[What you have to do]
In the records that follow, find the line with "How to Submit"; from there, retype every line exactly through the line with "Experiencing Unforeseen Grants.gov", which also belongs to the answer.

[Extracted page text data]
──────

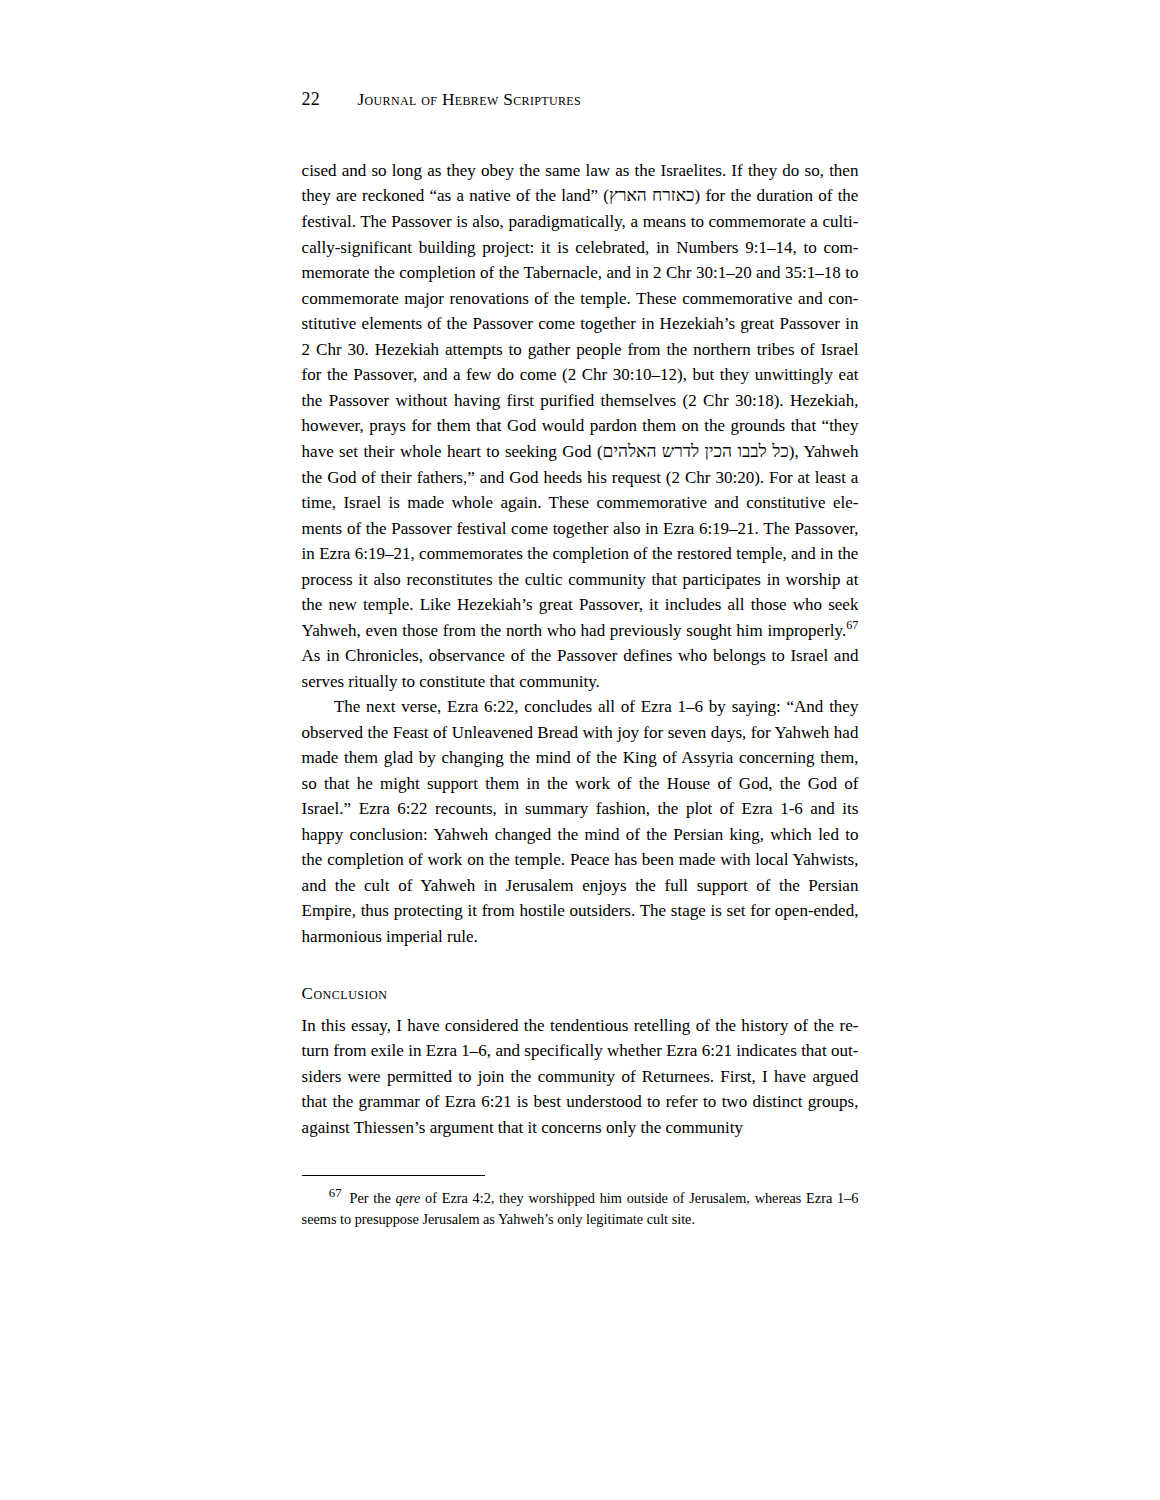22 Journal of Hebrew Scriptures
cised and so long as they obey the same law as the Israelites. If they do so, then they are reckoned “as a native of the land” (כאזרח הארץ) for the duration of the festival. The Passover is also, paradigmatically, a means to commemorate a cultically-significant building project: it is celebrated, in Numbers 9:1–14, to commemorate the completion of the Tabernacle, and in 2 Chr 30:1–20 and 35:1–18 to commemorate major renovations of the temple. These commemorative and constitutive elements of the Passover come together in Hezekiah’s great Passover in 2 Chr 30. Hezekiah attempts to gather people from the northern tribes of Israel for the Passover, and a few do come (2 Chr 30:10–12), but they unwittingly eat the Passover without having first purified themselves (2 Chr 30:18). Hezekiah, however, prays for them that God would pardon them on the grounds that “they have set their whole heart to seeking God (כל לבבו הכין לדרש האלהים), Yahweh the God of their fathers,” and God heeds his request (2 Chr 30:20). For at least a time, Israel is made whole again. These commemorative and constitutive elements of the Passover festival come together also in Ezra 6:19–21. The Passover, in Ezra 6:19–21, commemorates the completion of the restored temple, and in the process it also reconstitutes the cultic community that participates in worship at the new temple. Like Hezekiah’s great Passover, it includes all those who seek Yahweh, even those from the north who had previously sought him improperly.67 As in Chronicles, observance of the Passover defines who belongs to Israel and serves ritually to constitute that community.
The next verse, Ezra 6:22, concludes all of Ezra 1–6 by saying: “And they observed the Feast of Unleavened Bread with joy for seven days, for Yahweh had made them glad by changing the mind of the King of Assyria concerning them, so that he might support them in the work of the House of God, the God of Israel.” Ezra 6:22 recounts, in summary fashion, the plot of Ezra 1-6 and its happy conclusion: Yahweh changed the mind of the Persian king, which led to the completion of work on the temple. Peace has been made with local Yahwists, and the cult of Yahweh in Jerusalem enjoys the full support of the Persian Empire, thus protecting it from hostile outsiders. The stage is set for open-ended, harmonious imperial rule.
Conclusion
In this essay, I have considered the tendentious retelling of the history of the return from exile in Ezra 1–6, and specifically whether Ezra 6:21 indicates that outsiders were permitted to join the community of Returnees. First, I have argued that the grammar of Ezra 6:21 is best understood to refer to two distinct groups, against Thiessen’s argument that it concerns only the community
67 Per the qere of Ezra 4:2, they worshipped him outside of Jerusalem, whereas Ezra 1–6 seems to presuppose Jerusalem as Yahweh’s only legitimate cult site.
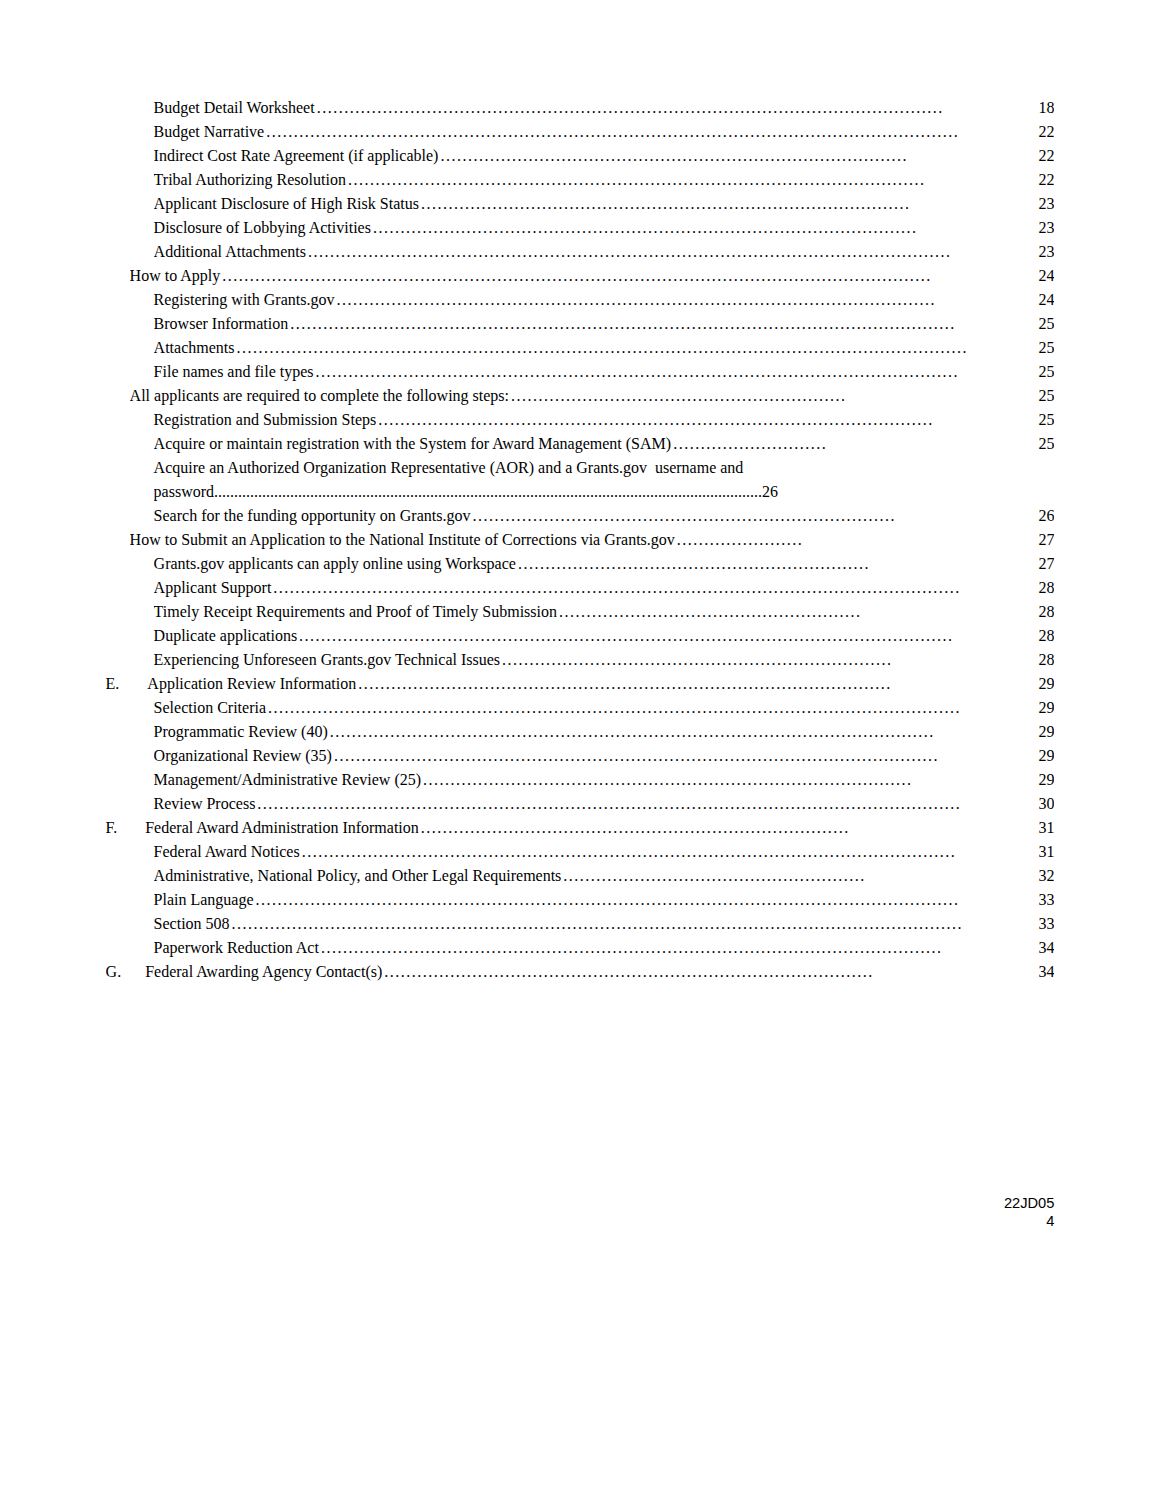Budget Detail Worksheet .................................................................................................................. 18
Budget Narrative .............................................................................................................................. 22
Indirect Cost Rate Agreement (if applicable) ..................................................................................... 22
Tribal Authorizing Resolution ......................................................................................................... 22
Applicant Disclosure of High Risk Status ......................................................................................... 23
Disclosure of Lobbying Activities ................................................................................................... 23
Additional Attachments ..................................................................................................................... 23
How to Apply ................................................................................................................................. 24
Registering with Grants.gov ............................................................................................................. 24
Browser Information ......................................................................................................................... 25
Attachments ..................................................................................................................................... 25
File names and file types ..................................................................................................................... 25
All applicants are required to complete the following steps: ............................................................. 25
Registration and Submission Steps ..................................................................................................... 25
Acquire or maintain registration with the System for Award Management (SAM) ............................ 25
Acquire an Authorized Organization Representative (AOR) and a Grants.gov username and password ......................................................................................................................................... 26
Search for the funding opportunity on Grants.gov ............................................................................. 26
How to Submit an Application to the National Institute of Corrections via Grants.gov ....................... 27
Grants.gov applicants can apply online using Workspace ................................................................ 27
Applicant Support ............................................................................................................................. 28
Timely Receipt Requirements and Proof of Timely Submission ....................................................... 28
Duplicate applications ....................................................................................................................... 28
Experiencing Unforeseen Grants.gov Technical Issues ....................................................................... 28
E. Application Review Information ................................................................................................. 29
Selection Criteria .............................................................................................................................. 29
Programmatic Review (40) .............................................................................................................. 29
Organizational Review (35) .............................................................................................................. 29
Management/Administrative Review (25) ......................................................................................... 29
Review Process ................................................................................................................................ 30
F. Federal Award Administration Information .............................................................................. 31
Federal Award Notices ....................................................................................................................... 31
Administrative, National Policy, and Other Legal Requirements ....................................................... 32
Plain Language ................................................................................................................................ 33
Section 508 ..................................................................................................................................... 33
Paperwork Reduction Act ................................................................................................................. 34
G. Federal Awarding Agency Contact(s) ......................................................................................... 34
22JD05
4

──────

[Answer to the problem]
How to Submit an Application to the National Institute of Corrections via Grants.gov ....................... 27
Grants.gov applicants can apply online using Workspace ................................................................ 27
Applicant Support ............................................................................................................................. 28
Timely Receipt Requirements and Proof of Timely Submission ....................................................... 28
Duplicate applications ....................................................................................................................... 28
Experiencing Unforeseen Grants.gov Technical Issues ....................................................................... 28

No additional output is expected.